Success stories among graduates are easy to find: graduate Kwame Ofori is now a bio-aeronautical scientist at NASA; Oswald D’Almeid, MD, is a physician; 11 students have gone on to enroll in PhD programs, including three at Georgetown; and many others are currently in medical or dental school.

“There isn’t a day that goes by that I don’t get an inquiry about the master’s program. We can be extremely selective,” says Kim Fenwick-Wooten, who helps manage the masters program for UDC.

Blancato agrees that the students are very smart, driven and hard-working. “In some cases, these students are more qualified than anybody else we see at that level. I love them all, and I have grown a lot with them,” she says.

Fighting cancer in the community

Tsion Minas decided to pursue her PhD in tumor biology at Georgetown after completing the Georgetown-UDC master’s degree in cancer biology, prevention and control.

The master’s program opened her eyes to the public health aspects of cancer; she had always focused on the molecular biology. As a result Minas became interested in cancer prevention and early detection, which she thinks would be a much better option for cancer control in countries like Ethiopia, where she was born and raised. “In nations like mine, with huge health care disparities, prevention would be cheaper and obviously more effective than treatment,” she says.

“I now have a more complete picture of cancer in the community, and I feel more connected to the public,” Minas says.

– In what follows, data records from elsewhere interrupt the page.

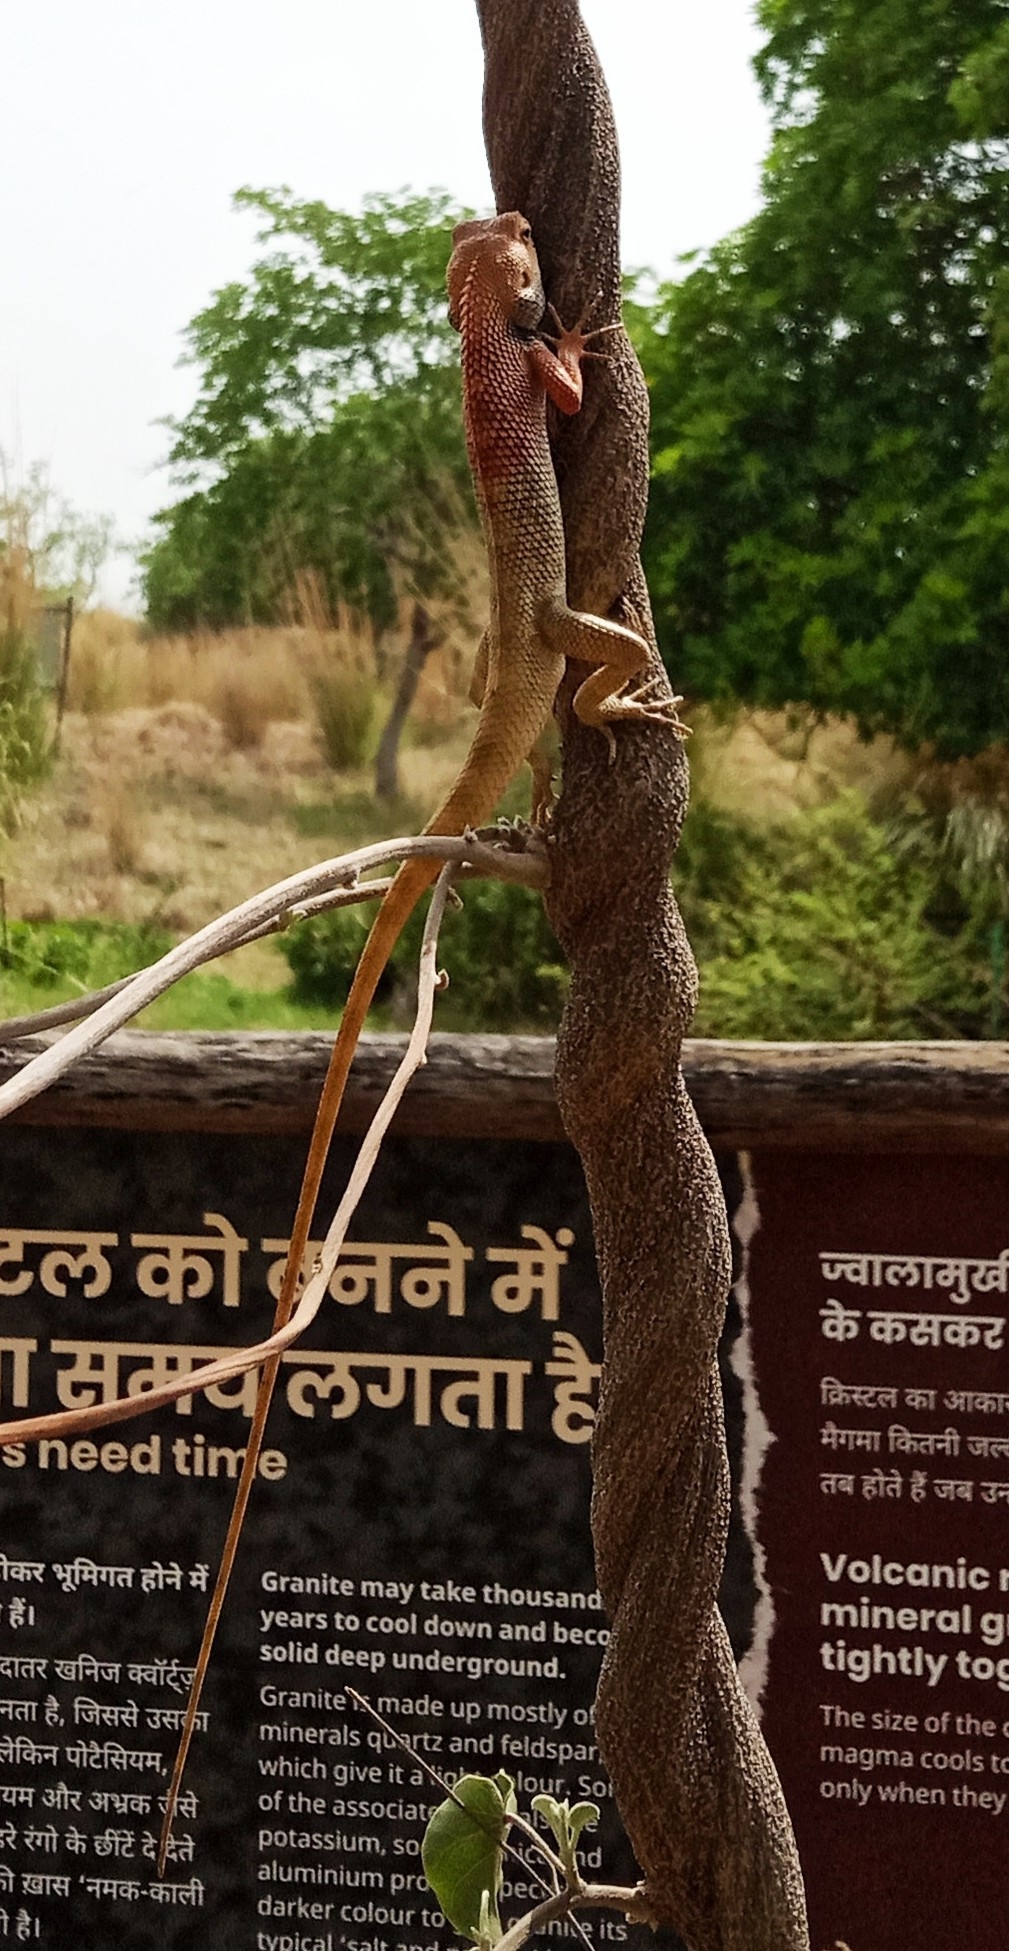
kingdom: Animalia
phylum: Chordata
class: Squamata
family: Agamidae
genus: Calotes
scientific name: Calotes versicolor
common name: Oriental garden lizard
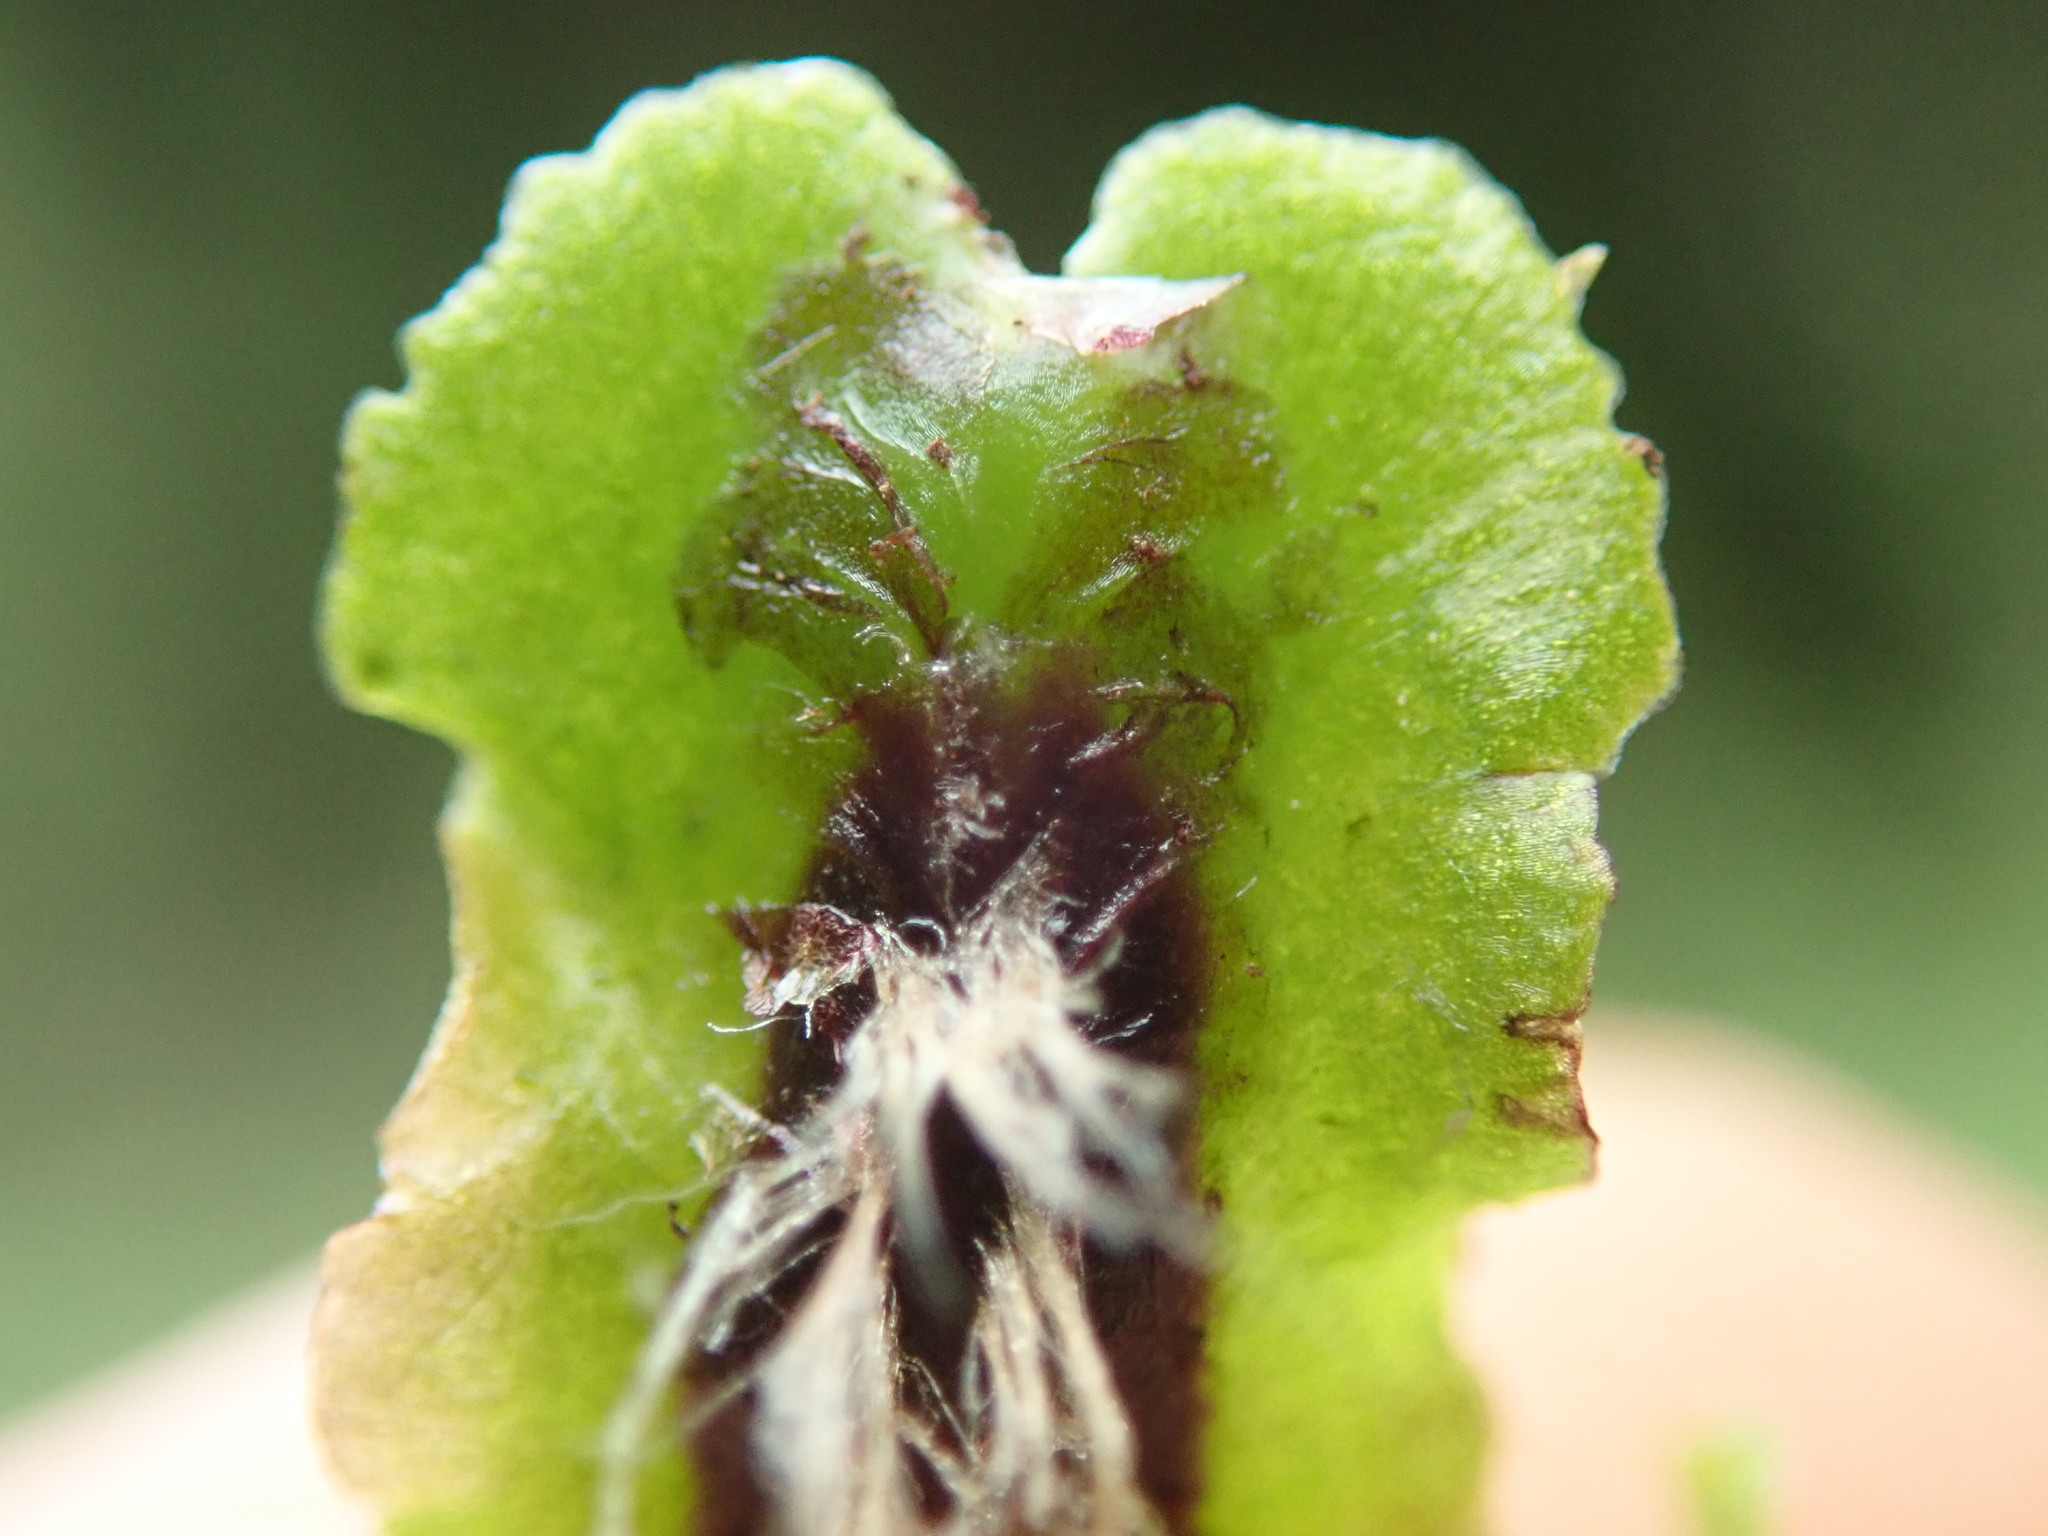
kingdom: Plantae
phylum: Marchantiophyta
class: Marchantiopsida
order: Marchantiales
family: Marchantiaceae
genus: Marchantia
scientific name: Marchantia quadrata
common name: Narrow mushroom-headed liverwort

The recipient of a slot in GUMC’s competitive post-baccalaureate training program in disparities, funded by Susan G. Komen for the Cure, Kigen is working with Vanessa Sheppard, PhD (new window), associate professor in oncology at Georgetown and the assistant director for health disparities research at Lombardi.

Like Minas, Kigen is now focused on a career that aims to reduce health disparities in her own country, Kenya. “People should not suffer because they can’t afford health care, but that is what is happening. For example, ovarian cancer rates in Kenya are very high because very few people benefit from a pap smear screening.

“I want to translate an effective cancer control program into a plan that can be used in Kenya, and would like to teach university students how to write policies and conduct research,” Kigen says.

Kigen, in her second year, is working on a number of projects with Sheppard: studying breast cancer behaviors in African immigrant women, and examining whether there are racial or ethnic differences in toxicity in patients undergoing chemotherapy. Kigen is also a co-author on a manuscript focused on cancer interventions in African immigrant populations.

Sheppard calls the students she works with “determined, energetic, committed,” and says it is personally gratifying that these students have come to care deeply about cancer disparities.

“That doesn’t mean that all of these students will become population scientists and conduct clinical or community-based research,” Sheppard says. “It can mean that if you are working in the laboratory, you care that the cells in your experiment come from people. That matters.”

“We have all worked hard, we are all very serious about the importance of increasing minority participation in the sciences, especially cancer,” says Cousin. “This has been a great collaboration, from the very beginning.”